**The problem**
Excerpt from the entries below: please repeat exactly the lines from the one containing "25: (415, 209)" through the last one, both ends included, with no pictures.

**Supplied entries**
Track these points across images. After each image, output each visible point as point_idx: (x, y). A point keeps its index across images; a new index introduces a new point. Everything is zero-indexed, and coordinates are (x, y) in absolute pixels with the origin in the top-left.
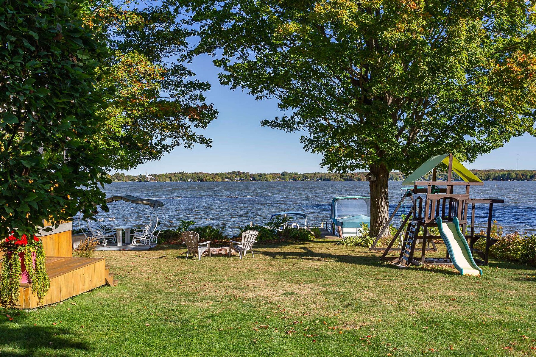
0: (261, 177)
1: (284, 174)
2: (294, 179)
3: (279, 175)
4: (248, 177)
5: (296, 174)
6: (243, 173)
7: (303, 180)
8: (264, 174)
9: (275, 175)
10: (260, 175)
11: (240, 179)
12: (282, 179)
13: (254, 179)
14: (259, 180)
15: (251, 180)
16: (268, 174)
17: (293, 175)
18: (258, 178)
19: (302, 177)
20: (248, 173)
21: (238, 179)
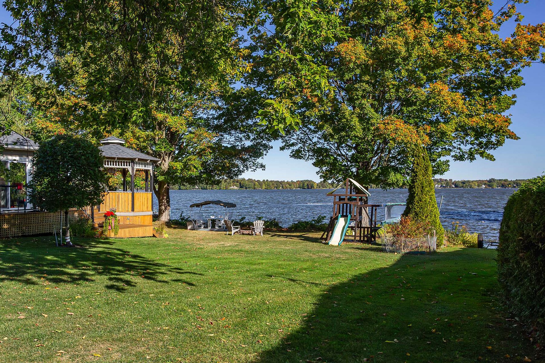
0: (465, 184)
1: (491, 181)
2: (503, 186)
3: (485, 182)
4: (450, 184)
5: (506, 180)
6: (446, 180)
7: (515, 187)
8: (468, 181)
9: (480, 182)
10: (464, 182)
11: (441, 186)
12: (489, 186)
13: (456, 186)
14: (462, 187)
15: (453, 187)
16: (472, 181)
17: (503, 182)
18: (461, 185)
19: (512, 183)
20: (451, 180)
21: (439, 186)
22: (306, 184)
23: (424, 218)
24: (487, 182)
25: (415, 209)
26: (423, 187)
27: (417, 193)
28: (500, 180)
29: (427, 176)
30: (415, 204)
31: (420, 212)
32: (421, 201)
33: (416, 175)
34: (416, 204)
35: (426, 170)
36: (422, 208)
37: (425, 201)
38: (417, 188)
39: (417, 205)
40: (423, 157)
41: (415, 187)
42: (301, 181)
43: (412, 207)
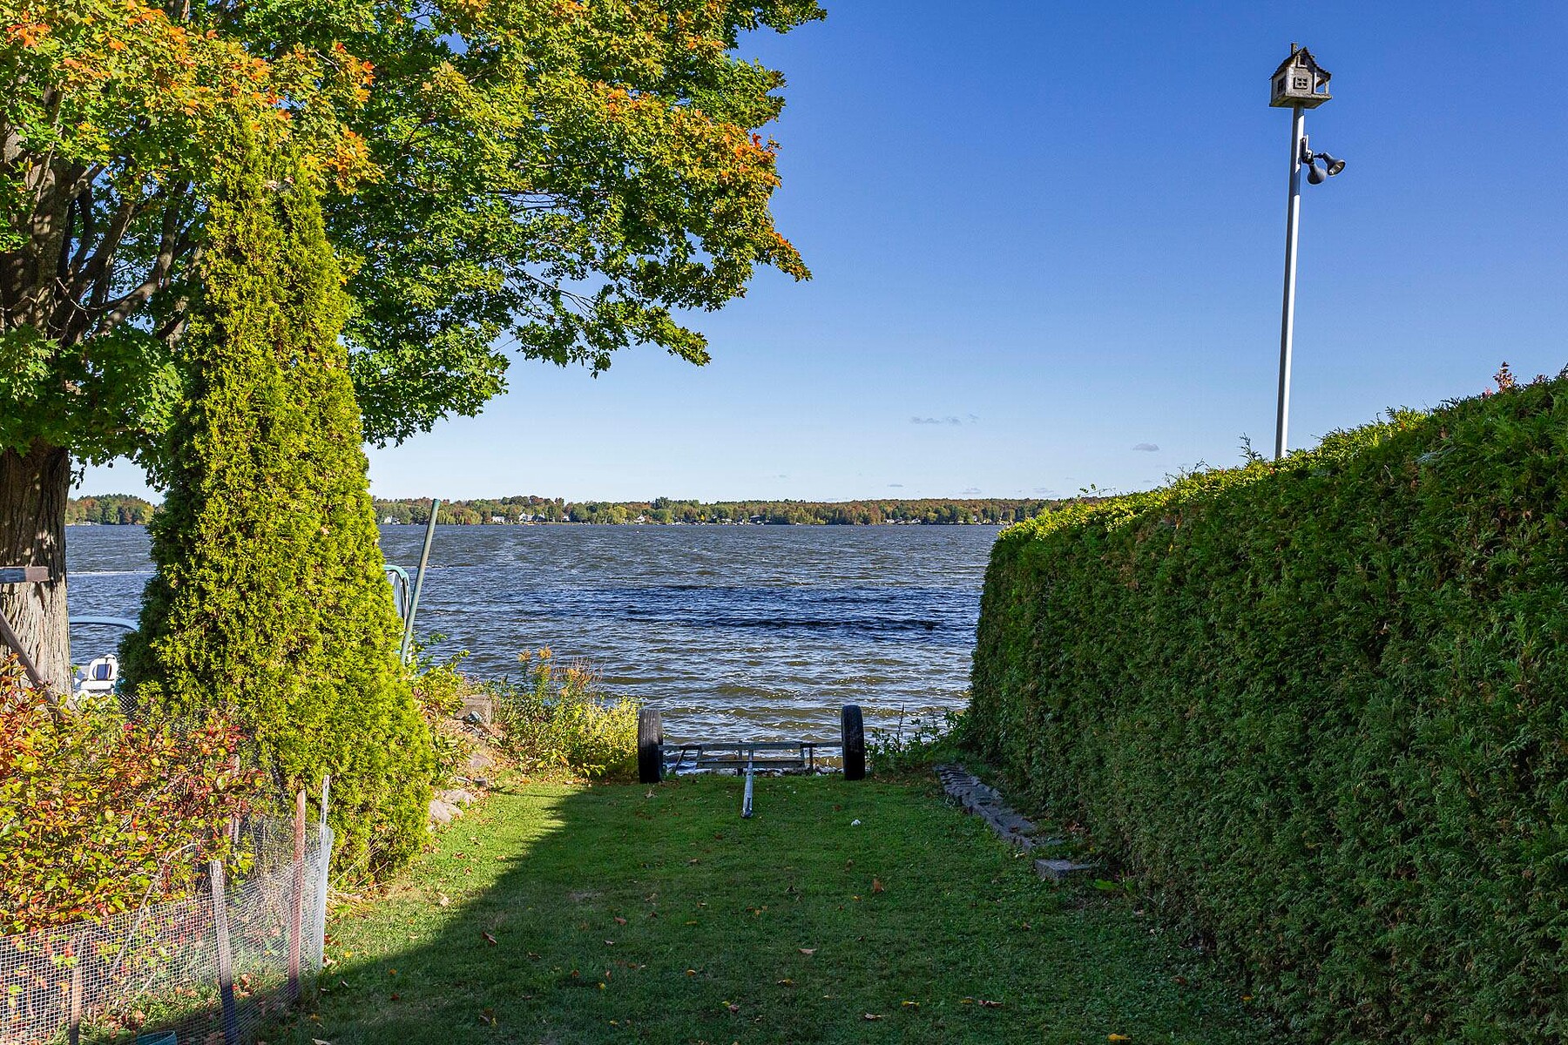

**Solution for this task**
25: (415, 209)
26: (423, 187)
27: (417, 193)
28: (500, 180)
29: (427, 176)
30: (415, 204)
31: (420, 212)
32: (421, 201)
33: (416, 175)
34: (416, 204)
35: (426, 170)
36: (422, 208)
37: (425, 201)
38: (417, 188)
39: (417, 205)
40: (423, 157)
41: (415, 187)
42: (301, 181)
43: (412, 207)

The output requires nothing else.